Project Summary Diabetes is a major risk factor for cardiovascular diseases, and vascular stiffening and calcification are considered the hallmark of diabetes. Therefore there is a major need for engineered vascular grafts with long- term patency and durability to be used in diabetic cardiovascular patients. Tissue-engineered constructs based on collagen and elastin scaffolds and autologous progenitor cells hold great promise to treat vascular diseases, but very little information exists regarding their fate in the diabetic environment. The altered glucose and lipid metabolism characteristic of diabetes results in endothelial dysfunction, accelerated atherosclerosis, activation of inflammation, and fibrosis and impaired healing, all of which are not conducive to the desired integration and remodeling of tissue engineered constructs. The long-term goal of this research is to develop viable tissue-engineered vascular substitutes adapted to withstand diabetes-related complications. The hypotheses, robustly supported by preliminary data, are that both matrix and cells are affected in a diabetic milieu and that treatment of collagen- and elastin-based scaffolds with polyphenols would protect the matrix from stiffening and calcification. To test these hypotheses, adipose derived stem cell-seeded vascular scaffolds will be implanted in type 2 diabetic rats as direct end-to- end anastomoses in the abdominal aorta, and their remodeling and survival will be investigated (Aim 1). To mitigate diabetes-induced alterations, the scaffolds will be treated with polyphenol stabilizing agents prior to cell seeding, and the grafts will be implanted in diabetic rats (Aim 2). Expertise of the PI's scientist mentor, Dr. Vyavahare, PI of this COBRE, and clinical mentor, Dr. Langan, are greatly relevant to the project; core support for stem-cell isolation and characterization and bioimaging of vascular scaffold in animals is essential for this project to succeed. Typically, tissue-engineered constructs and their remodeling are tested in healthy animals for preclinical evaluation. Using a diabetic animal model will provide new information about the molecular mechanisms of this pathology and the fate of collagen- and elastin-based scaffolds in a diabetic environment. Treatment of tissue- derived vascular scaffolds with polyphenols will eventually protect them from diabetic complications and support their future use for cardiovascular tissue engineering in diabetic patients.

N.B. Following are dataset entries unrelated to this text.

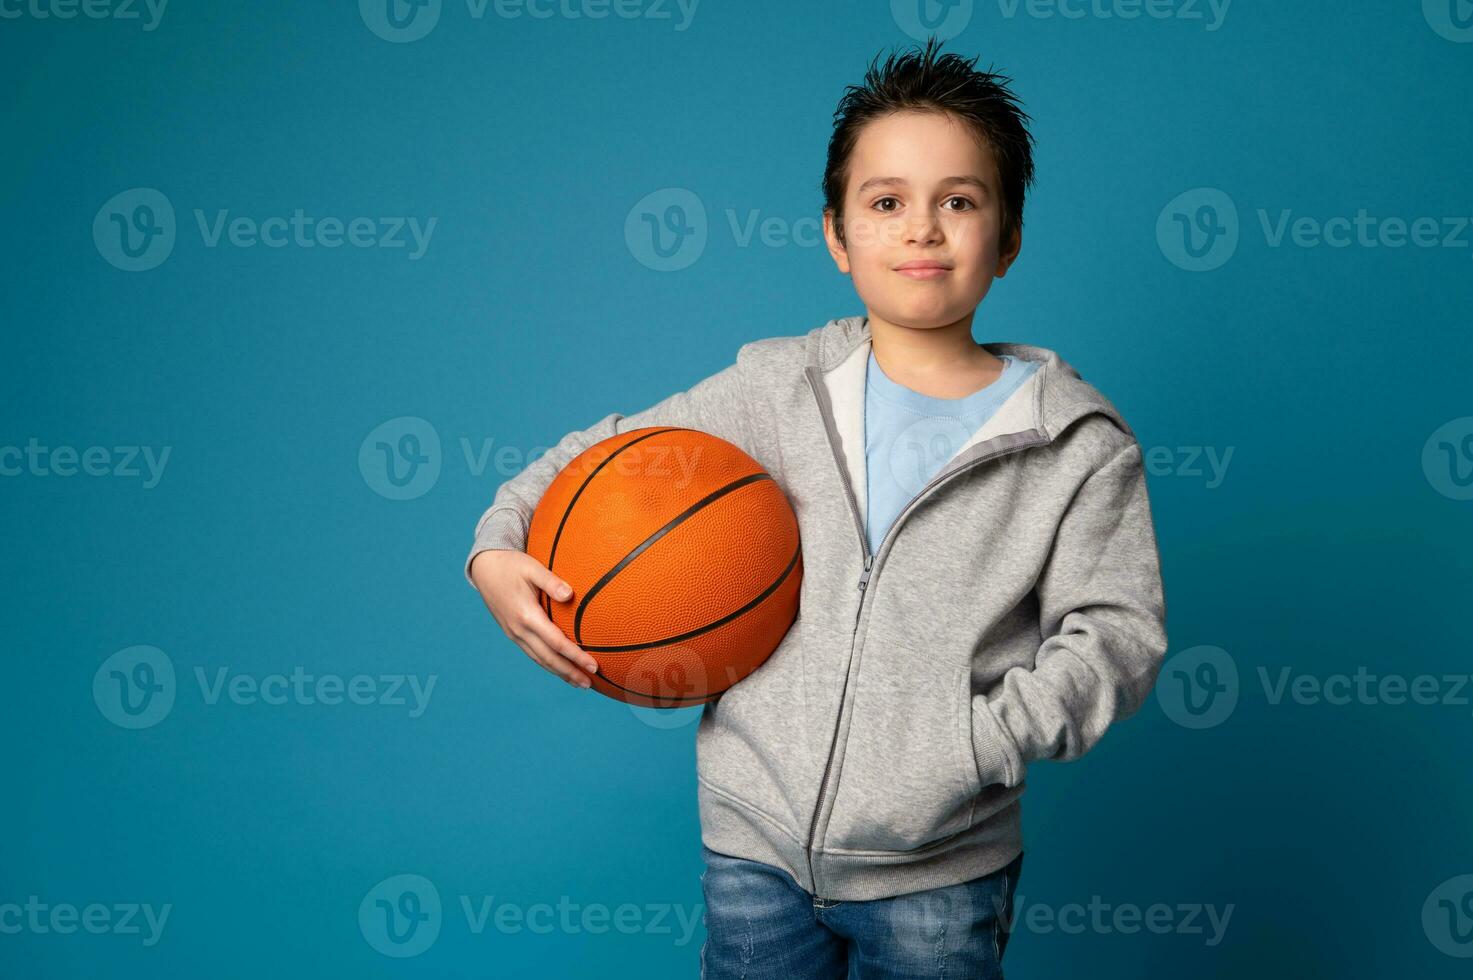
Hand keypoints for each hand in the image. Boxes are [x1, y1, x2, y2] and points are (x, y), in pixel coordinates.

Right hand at [470, 549, 599, 688]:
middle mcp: (519, 630)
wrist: (484, 567)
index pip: (556, 642)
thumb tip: (570, 594)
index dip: (576, 656)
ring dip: (559, 673)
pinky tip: (559, 668)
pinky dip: (547, 664)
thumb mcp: (532, 568)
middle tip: (589, 684)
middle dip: (570, 672)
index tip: (593, 665)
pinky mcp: (512, 633)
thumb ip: (551, 582)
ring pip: (539, 659)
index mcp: (526, 615)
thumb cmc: (511, 565)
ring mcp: (514, 633)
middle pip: (548, 658)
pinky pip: (532, 653)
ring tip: (578, 682)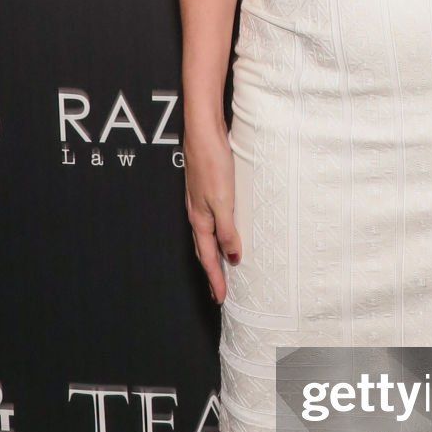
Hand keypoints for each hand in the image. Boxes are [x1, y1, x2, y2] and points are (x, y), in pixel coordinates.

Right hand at [182, 120, 241, 303]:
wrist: (204, 133)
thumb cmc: (213, 163)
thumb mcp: (224, 201)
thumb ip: (227, 230)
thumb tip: (233, 257)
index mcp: (200, 219)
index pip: (208, 257)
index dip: (215, 279)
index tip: (220, 298)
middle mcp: (197, 213)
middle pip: (204, 250)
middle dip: (212, 272)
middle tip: (218, 291)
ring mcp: (200, 202)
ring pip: (206, 236)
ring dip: (213, 255)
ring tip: (222, 269)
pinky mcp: (206, 190)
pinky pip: (211, 221)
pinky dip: (216, 235)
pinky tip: (224, 233)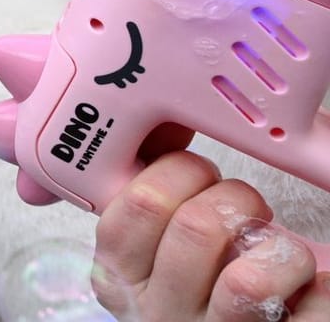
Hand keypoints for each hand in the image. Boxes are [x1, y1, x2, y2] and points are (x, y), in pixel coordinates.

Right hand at [94, 150, 329, 319]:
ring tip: (278, 252)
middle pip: (196, 228)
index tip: (200, 174)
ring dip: (279, 249)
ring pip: (249, 281)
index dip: (178, 170)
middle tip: (246, 208)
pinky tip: (311, 286)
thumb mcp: (152, 252)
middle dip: (236, 197)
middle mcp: (160, 310)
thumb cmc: (192, 292)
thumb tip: (172, 129)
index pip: (139, 203)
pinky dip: (321, 288)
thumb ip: (156, 206)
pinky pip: (308, 314)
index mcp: (123, 277)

项目摘要 糖尿病是心血管疾病的主要危险因素，血管僵硬和钙化是 被认为是糖尿病的标志。因此，工程血管移植物的主要需求是长时间的- 用于糖尿病心血管患者的术语通畅性和耐久性。基于组织工程的构建物 胶原蛋白和弹性蛋白支架和自体祖细胞在治疗血管疾病方面有着巨大的希望， 但关于他们在糖尿病环境中的命运的信息很少。血糖和血脂的变化 糖尿病的代谢特点导致内皮功能障碍、动脉粥样硬化加速、活化 炎症、纤维化和愈合受损，所有这些都不利于理想的整合和 组织工程化结构的重塑。 这项研究的长期目标是开发可行的组织工程化血管替代品，以适应 耐受糖尿病相关并发症。初步数据有力支持的假设是 基质和细胞都会在糖尿病环境中受到影响，以胶原蛋白和弹性蛋白为基础的治疗 含有多酚的支架将保护基质免受僵硬和钙化。为了检验这些假设， 脂肪干细胞种植的血管支架将作为直接端到端植入2型糖尿病大鼠体内。 腹主动脉末端吻合，以及它们的重塑和存活率将被研究(目标1)。至 为了减轻糖尿病引起的改变，支架将在进行多酚稳定剂处理之前 细胞接种，移植物将被植入糖尿病大鼠体内(目标2)。国际和平组织的科学家导师Dr。 Vyavahare、该Cobre的PI和临床导师兰根博士与该项目密切相关；核心支持 对于干细胞的分离和鉴定以及动物血管支架的生物成像是必不可少的。 成功的项目。 通常，组织工程化结构及其重塑在健康动物身上进行临床前测试 评估。使用糖尿病动物模型将提供关于这一分子机制的新信息。 糖尿病环境中胶原和弹性蛋白支架的病理和命运。组织的治疗- 含有多酚的衍生血管支架最终将保护它们免受糖尿病并发症和 支持它们未来在糖尿病患者心血管组织工程中的应用。